*SELECTED EXCERPT*.
*****

Large Scale 3D Printed Ceramics

SISTERS OF THE CLOTH

New work from the quiet isolation of the Spring and Summer of 2020. This Series is built upon the impressions of a five year old in La Rochelle, France, where – for awhile – I was put into the custody of nuns who lived in a medieval convent. 

Art Blog - Sandra Filippucci Aug 2020

Forgotten laundry in Santa Fe, New Mexico 2020

CORRIDORS & SHROUDS

Rag, Santa Fe NM Summer 2020 - FILIPPUCCI

Rag, Santa Fe 2020

The impressions began with walks in neighborhood cul-de-sacs where I noticed pieces of cloth. I would notice one, then another, and another. In New Mexico, many still put their laundry out to dry, often draped over a fence or stone wall. Sometimes, these are forgotten…left there to fade into the seasons. Couldn’t tell you why rags and laundry caught my attention but once you start noticing something, there’s a reason.

In the quiet of this pandemic, my dreaming revealed corridors and shrouds. My waking now held terrors. Abandonment, loneliness. I resisted remembering until those terrified little girl memories of flapping cloth creatures emerged forcefully, impatient with all the waiting. From bundles of rags, I “saw” fabric – copious, flowing, mysterious – rise into form.

*****

*SUPPLIED MATERIAL*.
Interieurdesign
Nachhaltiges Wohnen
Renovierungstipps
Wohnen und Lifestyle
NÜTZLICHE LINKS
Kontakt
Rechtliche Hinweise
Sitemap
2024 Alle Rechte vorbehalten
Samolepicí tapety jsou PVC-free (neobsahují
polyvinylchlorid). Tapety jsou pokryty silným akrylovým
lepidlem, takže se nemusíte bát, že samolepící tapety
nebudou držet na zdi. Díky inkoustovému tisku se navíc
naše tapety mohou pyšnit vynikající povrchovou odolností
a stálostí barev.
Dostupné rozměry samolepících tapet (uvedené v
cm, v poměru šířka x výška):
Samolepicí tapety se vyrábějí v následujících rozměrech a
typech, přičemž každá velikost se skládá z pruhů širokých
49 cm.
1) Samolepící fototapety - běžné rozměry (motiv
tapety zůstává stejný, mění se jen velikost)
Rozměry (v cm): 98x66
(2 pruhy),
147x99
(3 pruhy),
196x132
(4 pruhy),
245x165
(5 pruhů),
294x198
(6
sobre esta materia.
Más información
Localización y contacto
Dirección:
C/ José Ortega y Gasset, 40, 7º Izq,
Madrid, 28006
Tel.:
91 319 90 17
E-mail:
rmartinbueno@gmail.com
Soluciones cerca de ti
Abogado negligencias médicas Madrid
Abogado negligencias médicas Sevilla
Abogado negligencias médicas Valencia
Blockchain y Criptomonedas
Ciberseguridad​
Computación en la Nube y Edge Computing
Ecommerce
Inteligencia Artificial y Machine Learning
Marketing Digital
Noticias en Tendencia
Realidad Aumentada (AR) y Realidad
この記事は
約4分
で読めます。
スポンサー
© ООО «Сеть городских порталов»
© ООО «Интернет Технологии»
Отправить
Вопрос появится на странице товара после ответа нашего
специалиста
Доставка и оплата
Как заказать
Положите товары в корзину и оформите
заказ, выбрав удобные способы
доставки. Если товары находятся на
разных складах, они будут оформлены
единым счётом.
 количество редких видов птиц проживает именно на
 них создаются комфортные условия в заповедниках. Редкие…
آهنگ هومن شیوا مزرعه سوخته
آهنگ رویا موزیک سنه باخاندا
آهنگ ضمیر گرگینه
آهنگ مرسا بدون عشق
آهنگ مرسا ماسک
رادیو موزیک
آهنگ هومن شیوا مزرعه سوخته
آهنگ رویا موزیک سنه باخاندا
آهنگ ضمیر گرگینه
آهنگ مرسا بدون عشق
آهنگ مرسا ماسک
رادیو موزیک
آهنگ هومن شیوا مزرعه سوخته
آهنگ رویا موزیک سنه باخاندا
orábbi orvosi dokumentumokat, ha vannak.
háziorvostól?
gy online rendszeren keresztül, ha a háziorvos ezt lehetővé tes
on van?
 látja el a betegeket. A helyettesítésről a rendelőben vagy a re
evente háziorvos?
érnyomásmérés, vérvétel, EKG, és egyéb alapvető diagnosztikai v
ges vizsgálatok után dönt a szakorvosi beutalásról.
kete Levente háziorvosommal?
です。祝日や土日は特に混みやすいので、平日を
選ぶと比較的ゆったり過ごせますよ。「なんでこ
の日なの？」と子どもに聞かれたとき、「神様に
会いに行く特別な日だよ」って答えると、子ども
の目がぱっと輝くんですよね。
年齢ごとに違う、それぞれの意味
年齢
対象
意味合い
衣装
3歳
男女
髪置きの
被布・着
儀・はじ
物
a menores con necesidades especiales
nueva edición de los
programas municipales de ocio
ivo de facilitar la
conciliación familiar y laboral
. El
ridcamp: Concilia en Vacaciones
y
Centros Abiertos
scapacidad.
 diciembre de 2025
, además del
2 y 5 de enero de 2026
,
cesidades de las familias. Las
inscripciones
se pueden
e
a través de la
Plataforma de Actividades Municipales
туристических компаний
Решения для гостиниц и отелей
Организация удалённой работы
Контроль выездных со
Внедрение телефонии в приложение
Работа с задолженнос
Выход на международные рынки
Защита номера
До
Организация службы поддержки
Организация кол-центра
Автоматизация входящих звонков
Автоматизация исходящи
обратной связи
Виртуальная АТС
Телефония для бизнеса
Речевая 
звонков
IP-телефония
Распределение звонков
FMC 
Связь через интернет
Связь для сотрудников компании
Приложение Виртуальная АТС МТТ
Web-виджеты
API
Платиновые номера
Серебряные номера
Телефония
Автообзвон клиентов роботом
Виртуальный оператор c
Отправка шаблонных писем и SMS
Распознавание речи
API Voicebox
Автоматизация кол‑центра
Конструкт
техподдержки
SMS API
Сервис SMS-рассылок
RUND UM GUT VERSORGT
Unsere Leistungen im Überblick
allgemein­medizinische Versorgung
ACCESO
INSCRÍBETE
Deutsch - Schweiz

*****

*HOW TO COMPLETE THIS TASK*.
Answer these questions from the art blog entry on the Sisters of the Cloth series.
(a) In what city and country was the five-year-old put into the custody of nuns?
(b) In New Mexico, what is laundry often draped over to dry?
(c) What did the writer's dreaming reveal in the quiet of the pandemic?
The material has no connection to the text.

*PROBLEM SOLUTION*.
(a) La Rochelle, France
(b) A fence or stone wall
(c) Corridors and shrouds